“Mira ese discos” said Jotti, the proprietor of Aguere Music Shop in La Laguna, as he dropped a few records in front of me. I’d already put aside a record titled Big Drums in Stereo, so he knew my angle. Oh shit, that was a good / bad move. I chose one, place the needle to the vinyl and within a second I shouted “So that’s where he got the sample from, that sly motherf…” I was referring to Carl Craig. In all these years it never dawned on me to find out where the sample came from that he used for his seminal ‘Bug in the Bassbin’.
Everything about the records recorded and produced by Enoch Light is premium. The package, his dedication the getting the right sound during the recording process, everything. I bagged about four discs and promised to return as soon as the next cheque was due in. Crate-diggers disease, “Ain’t nobody here getting hold of these records!”
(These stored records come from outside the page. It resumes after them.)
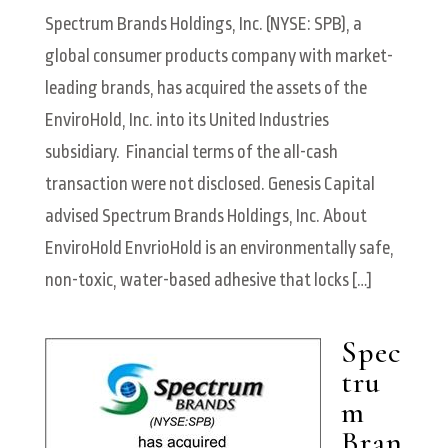
Spectrum Brands Holdings, Inc. (NYSE: SPB), a
global consumer products company with market-
leading brands, has acquired the assets of the
EnviroHold, Inc. into its United Industries
subsidiary. Financial terms of the all-cash
transaction were not disclosed. Genesis Capital
advised Spectrum Brands Holdings, Inc. About
EnviroHold EnvrioHold is an environmentally safe,
non-toxic, water-based adhesive that locks […]
Spec
tru
m
Bran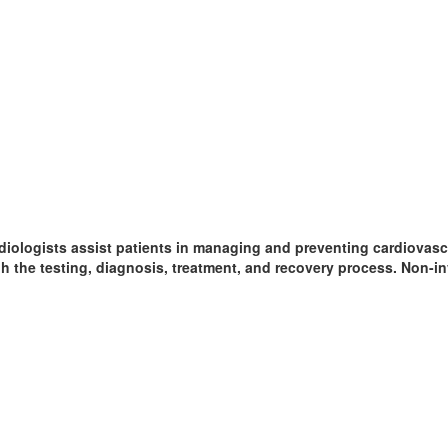
diologists assist patients in managing and preventing cardiovasc
gh the testing, diagnosis, treatment, and recovery process. Non-in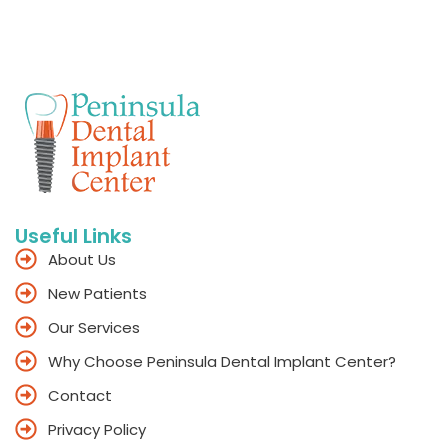
Useful Links
About Us
New Patients
Our Services
Why Choose Peninsula Dental Implant Center?
Contact
Privacy Policy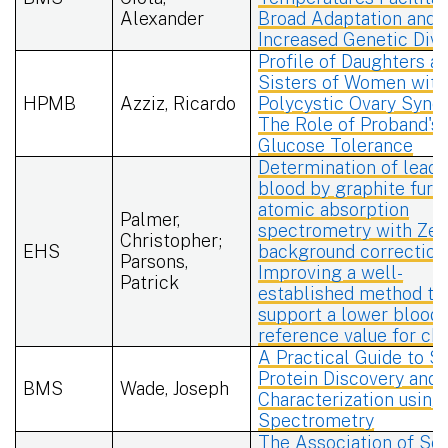
Alexander
Broad Adaptation and
Increased Genetic Dive
Profile of Daughters a
Sisters of Women with
HPMB
Azziz, Ricardo
Polycystic Ovary Synd
The Role of Proband's
Glucose Tolerance
Determination of lead 
blood by graphite furn
atomic absorption
Palmer,
spectrometry with Ze
Christopher;
EHS
background correction
Parsons,
Improving a well-
Patrick
established method to
support a lower blood 
reference value for chi
A Practical Guide to S
Protein Discovery and
BMS
Wade, Joseph
Characterization usin
Spectrometry
The Association of Soc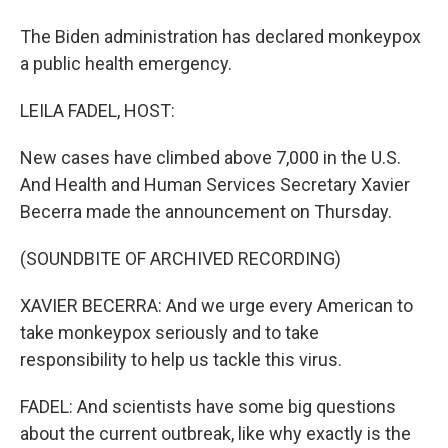
The Biden administration has declared monkeypox
a public health emergency.
LEILA FADEL, HOST:
New cases have climbed above 7,000 in the U.S.
And Health and Human Services Secretary Xavier
Becerra made the announcement on Thursday.
(SOUNDBITE OF ARCHIVED RECORDING)
XAVIER BECERRA: And we urge every American to
take monkeypox seriously and to take
responsibility to help us tackle this virus.
FADEL: And scientists have some big questions
about the current outbreak, like why exactly is the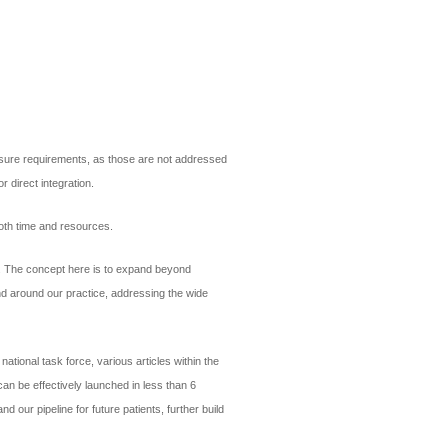
censure requirements, as those are not addressed
r direct integration.
both time and resources.
s. The concept here is to expand beyond
and around our practice, addressing the wide
ational task force, various articles within the
an be effectively launched in less than 6
 our pipeline for future patients, further build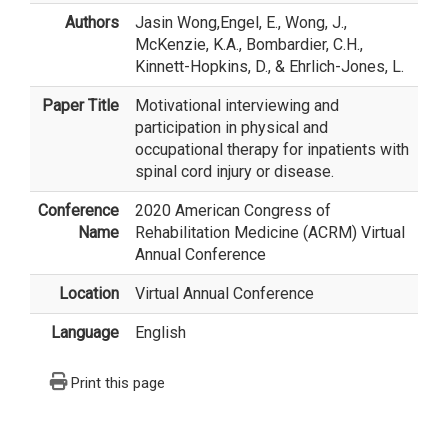
Authors
Jasin Wong
,Engel, E., Wong, J.,
McKenzie, K.A., Bombardier, C.H.,
Kinnett-Hopkins, D., & Ehrlich-Jones, L.
Paper Title
Motivational interviewing and
participation in physical and
occupational therapy for inpatients with
spinal cord injury or disease.
Conference
2020 American Congress of
Name
Rehabilitation Medicine (ACRM) Virtual
Annual Conference
Location
Virtual Annual Conference
Language
English
Print this page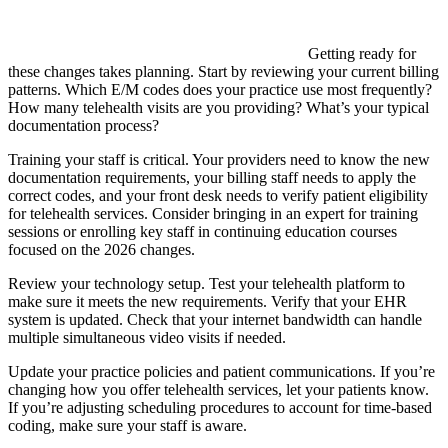
Getting ready for
these changes takes planning. Start by reviewing your current billing
patterns. Which E/M codes does your practice use most frequently?
How many telehealth visits are you providing? What’s your typical
documentation process?
Training your staff is critical. Your providers need to know the new
documentation requirements, your billing staff needs to apply the
correct codes, and your front desk needs to verify patient eligibility
for telehealth services. Consider bringing in an expert for training
sessions or enrolling key staff in continuing education courses
focused on the 2026 changes.
Review your technology setup. Test your telehealth platform to
make sure it meets the new requirements. Verify that your EHR
system is updated. Check that your internet bandwidth can handle
multiple simultaneous video visits if needed.
Update your practice policies and patient communications. If you’re
changing how you offer telehealth services, let your patients know.
If you’re adjusting scheduling procedures to account for time-based
coding, make sure your staff is aware.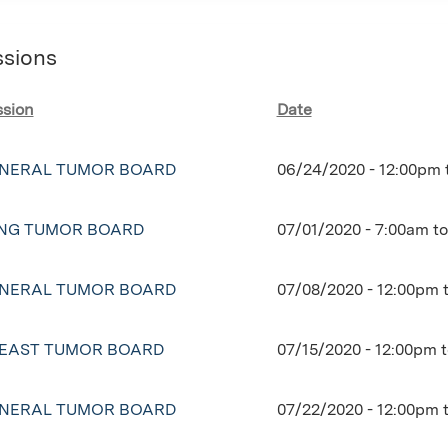
ssions
ssion
Date
NERAL TUMOR BOARD
06/24/2020 -
12:00pm
NG TUMOR BOARD
07/01/2020 -
7:00am
t
NERAL TUMOR BOARD
07/08/2020 -
12:00pm
EAST TUMOR BOARD
07/15/2020 -
12:00pm
NERAL TUMOR BOARD
07/22/2020 -
12:00pm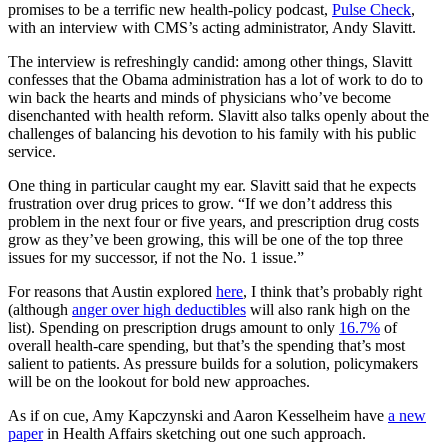
promises to be a terrific new health-policy podcast,
Pulse Check
,
with an interview with CMS’s acting administrator, Andy Slavitt.
The interview is refreshingly candid: among other things, Slavitt
confesses that the Obama administration has a lot of work to do to
win back the hearts and minds of physicians who’ve become
disenchanted with health reform. Slavitt also talks openly about the
challenges of balancing his devotion to his family with his public
service.
One thing in particular caught my ear. Slavitt said that he expects
frustration over drug prices to grow. “If we don’t address this
problem in the next four or five years, and prescription drug costs
grow as they’ve been growing, this will be one of the top three
issues for my successor, if not the No. 1 issue.”
For reasons that Austin explored
here
, I think that’s probably right
(although
anger over high deductibles
will also rank high on the
list). Spending on prescription drugs amount to only
16.7%
of
overall health-care spending, but that’s the spending that’s most
salient to patients. As pressure builds for a solution, policymakers
will be on the lookout for bold new approaches.
As if on cue, Amy Kapczynski and Aaron Kesselheim have
a new
paper
in Health Affairs sketching out one such approach.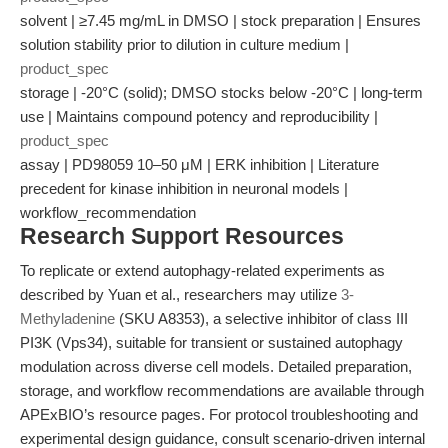
solvent | ≥7.45 mg/mL in DMSO | stock preparation | Ensures
solution stability prior to dilution in culture medium |
product_spec
storage | -20°C (solid); DMSO stocks below -20°C | long-term
use | Maintains compound potency and reproducibility |
product_spec
assay | PD98059 10–50 μM | ERK inhibition | Literature
precedent for kinase inhibition in neuronal models |
workflow_recommendation
Research Support Resources
To replicate or extend autophagy-related experiments as
described by Yuan et al., researchers may utilize
3-
Methyladenine
(SKU A8353), a selective inhibitor of class III
PI3K (Vps34), suitable for transient or sustained autophagy
modulation across diverse cell models. Detailed preparation,
storage, and workflow recommendations are available through
APExBIO’s resource pages. For protocol troubleshooting and
experimental design guidance, consult scenario-driven internal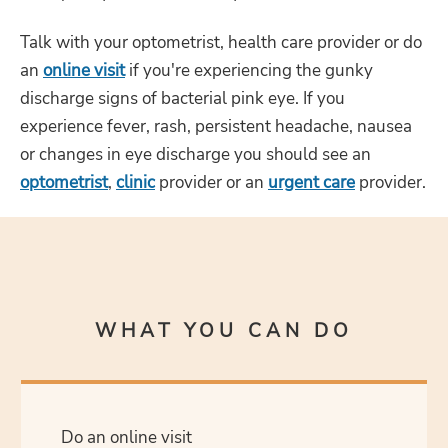
Talk with your optometrist, health care provider or do
an
online visit
if you're experiencing the gunky
discharge signs of bacterial pink eye. If you
experience fever, rash, persistent headache, nausea
or changes in eye discharge you should see an
optometrist
,
clinic
provider or an
urgent care
provider.
WHAT YOU CAN DO
Do an online visit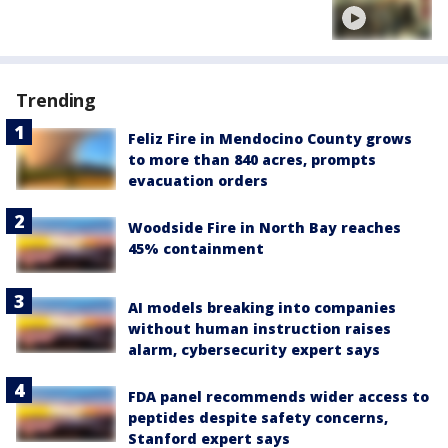
Trending
Feliz Fire in Mendocino County grows
to more than 840 acres, prompts
evacuation orders
Woodside Fire in North Bay reaches
45% containment
AI models breaking into companies
without human instruction raises
alarm, cybersecurity expert says
FDA panel recommends wider access to
peptides despite safety concerns,
Stanford expert says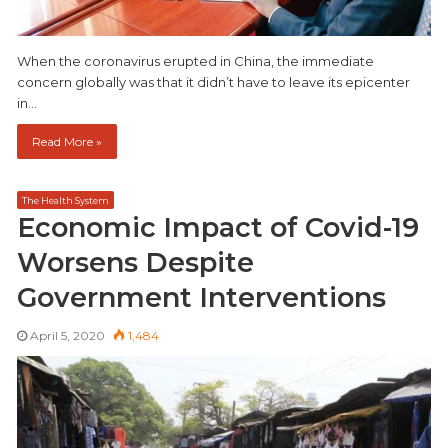
When the coronavirus erupted in China, the immediate
concern globally was that it didn’t have to leave its epicenter
in…
Read More »
The Health System
Economic Impact of Covid-19
Worsens Despite
Government Interventions
April 5, 2020
1,484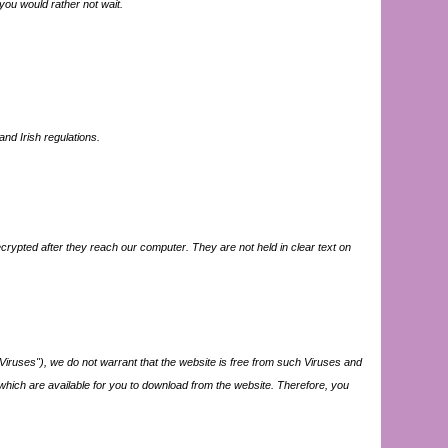
 you would rather not wait.
nd Irish regulations.
crypted after they reach our computer. They are not held in clear text on
iruses"), we do not warrant that the website is free from such Viruses and
s which are available for you to download from the website. Therefore, you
I had to play catch up, proper. As I proceeded to listen in the comfort of my home stereo, the realization that many producers had got their sampling mits on Enoch Light, uh, came to light, besides Carl Craig, The Beatnuts, RJD2, Arrested Development, The Avalanches, Spank Rock, Ugly Duckling, Tipsy and Amon Tobin among them.
As mentioned above, the quality of the recording and the packaging, is second to none. The recordings were captured on 35mm magnetic tape to ensure the best possible recording method at the time. The width of tape ensuring that all the musical elements within had ample space to breathe and with that the best clarity. Josef Albers was behind the design of the sleeves. His designs were way different to what was going on generally artwise at the time.
Off to the shop now, to see if there is anything I’m missing.